Let $A_q:=\mathbb{C}⟨x^{\pm 1},y^{\pm 1}⟩/(xy-qyx)$ . Assuming that $q$ is not a root of unity, we compute the Picard group $\mathrm{Pic}(A_q)$ of the algebra $A_q$, describe its action on the space $\mathcal{R}(A_q)$ of isomorphism classes of rank 1 projective modules and classify the algebras Morita equivalent to $A_q$ . Our computations are based on a ‘quantum’ version of the Calogero–Moser correspondence relating projective $A_q$-modules to irreducible representations of the double affine Hecke algebras ${\mathbb{H}}_{t,q^{-1/2}}(S_n)$ at $t=1$ . We show that, under this correspondence, the action of $\mathrm{Pic}(A_q)$ on $\mathcal{R}(A_q)$ agrees with the action of ${\mathrm{SL}}_2(\mathbb{Z})$ on ${\mathbb{H}}_{t,q^{-1/2}}(S_n)$ constructed by Cherednik [C1], [C2]. We compare our results with the smooth and analytic cases.
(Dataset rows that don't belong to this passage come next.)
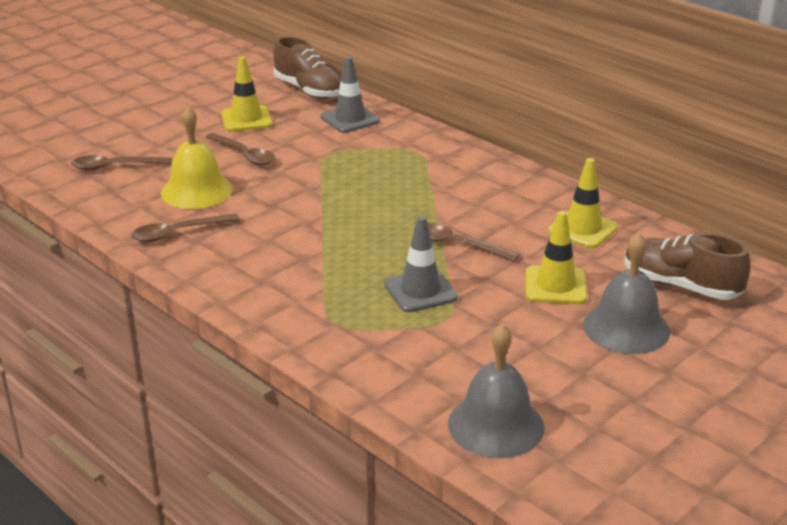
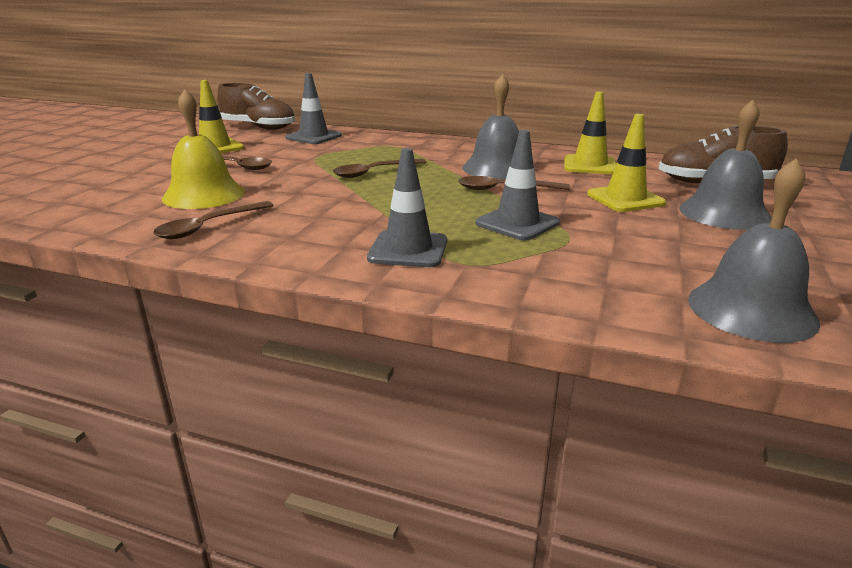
camera: 25 degrees left, 5 degrees down
brown spoon [71,155,172,170] -> brown spoon moved to [333,159,427,178]
none -> grey traffic cone [367,148,447,267]
none -> grey bell [462,74,519,180]

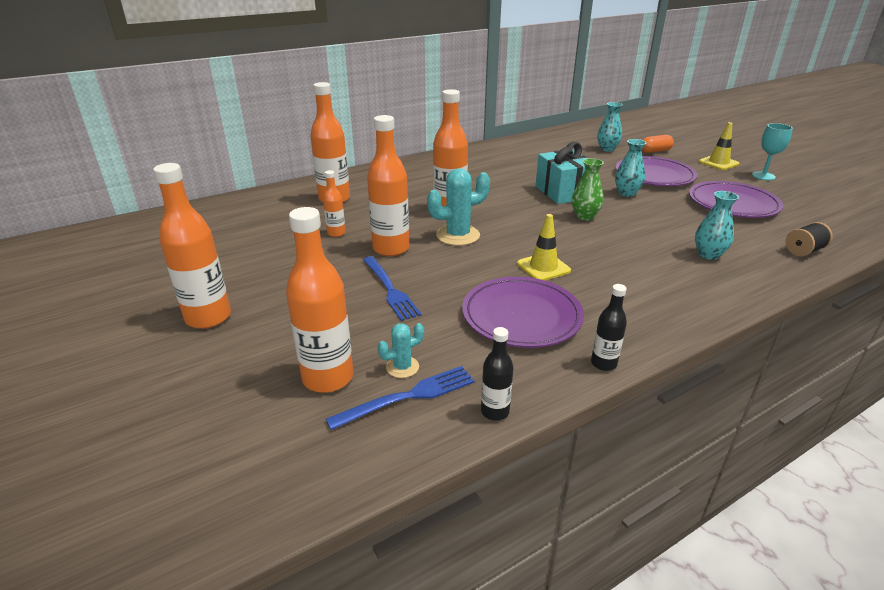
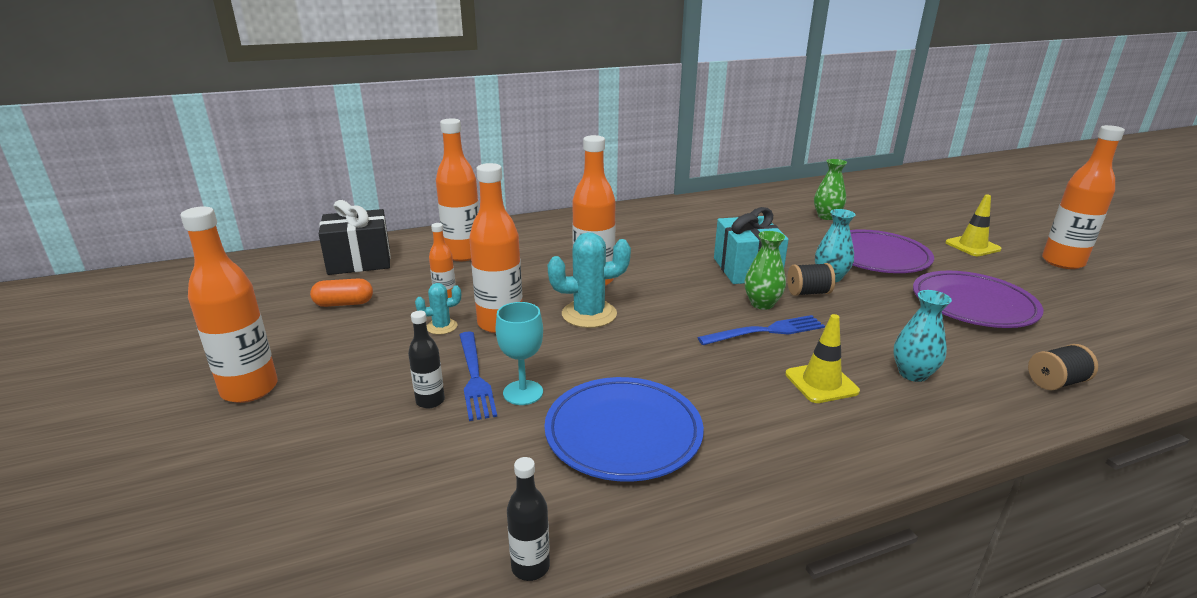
camera: 10 degrees right, 5 degrees down
orange bottle [286,207,354,393] -> orange bottle moved to [1042,125,1125,269]
blue fork [326,366,475,430] -> blue fork moved to [697,315,825,345]
turquoise cactus [378,323,424,378] -> turquoise cactus moved to [415,283,461,335]
purple plate [462,277,584,348] -> blue plate [544,377,704,482]
yellow traffic cone [517,214,571,281] -> yellow traffic cone moved to [785,314,860,403]
black bottle [591,284,627,371] -> black bottle moved to [408,311,445,409]
turquoise vase [597,102,623,152] -> green vase [814,159,847,220]
orange capsule [642,135,674,153] -> orange capsule moved to [310,279,373,307]
turquoise goblet [752,123,793,180] -> turquoise goblet moved to [496,302,543,405]
none -> black gift [319,200,391,275]
none -> black spool [787,263,835,296]

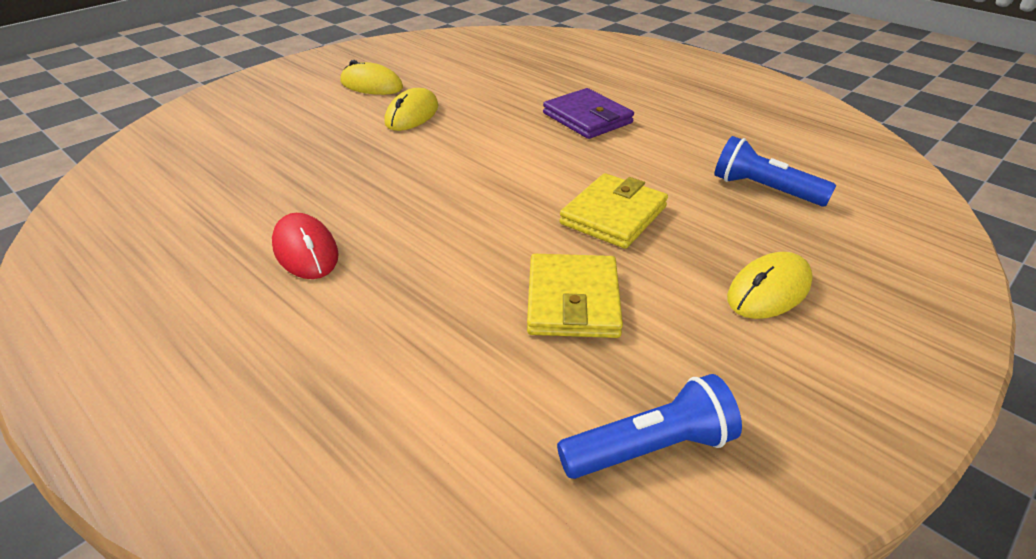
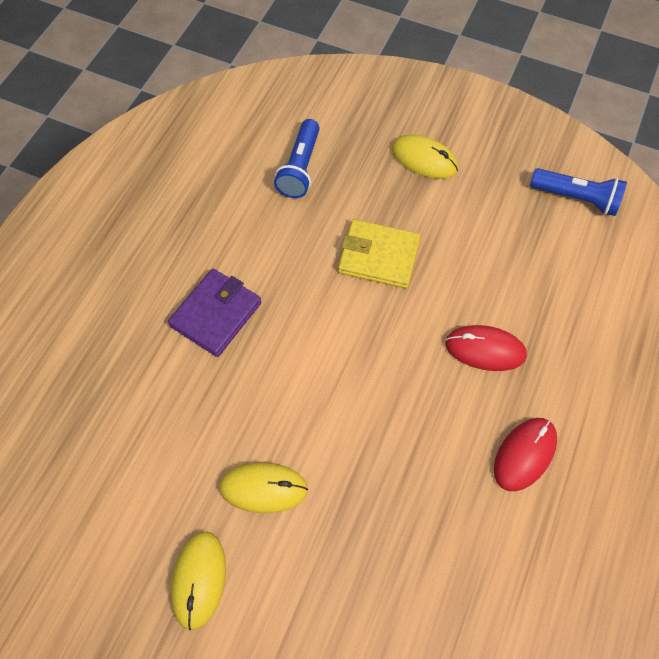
camera: 110 degrees left, 25 degrees up
yellow wallet [527,254,623,338] -> none
blue flashlight [557,374,742,479] -> blue flashlight turned 150 degrees clockwise [530,168,627,216]
none -> red mouse [445,325,527,371]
In particular, when $|q|\ne 1$ , we find that $\mathrm{Pic}(A_q)\cong \mathrm{Auteq}({\mathcal{D}}^{\mathrm{b}}(X))/\mathbb{Z}$ , where ${\mathcal{D}}^{\mathrm{b}}(X)$ is the bounded derived category of coherent sheaves on the elliptic curve $X={\mathbb{C}}^{\ast }/\mathbb{Z}$ .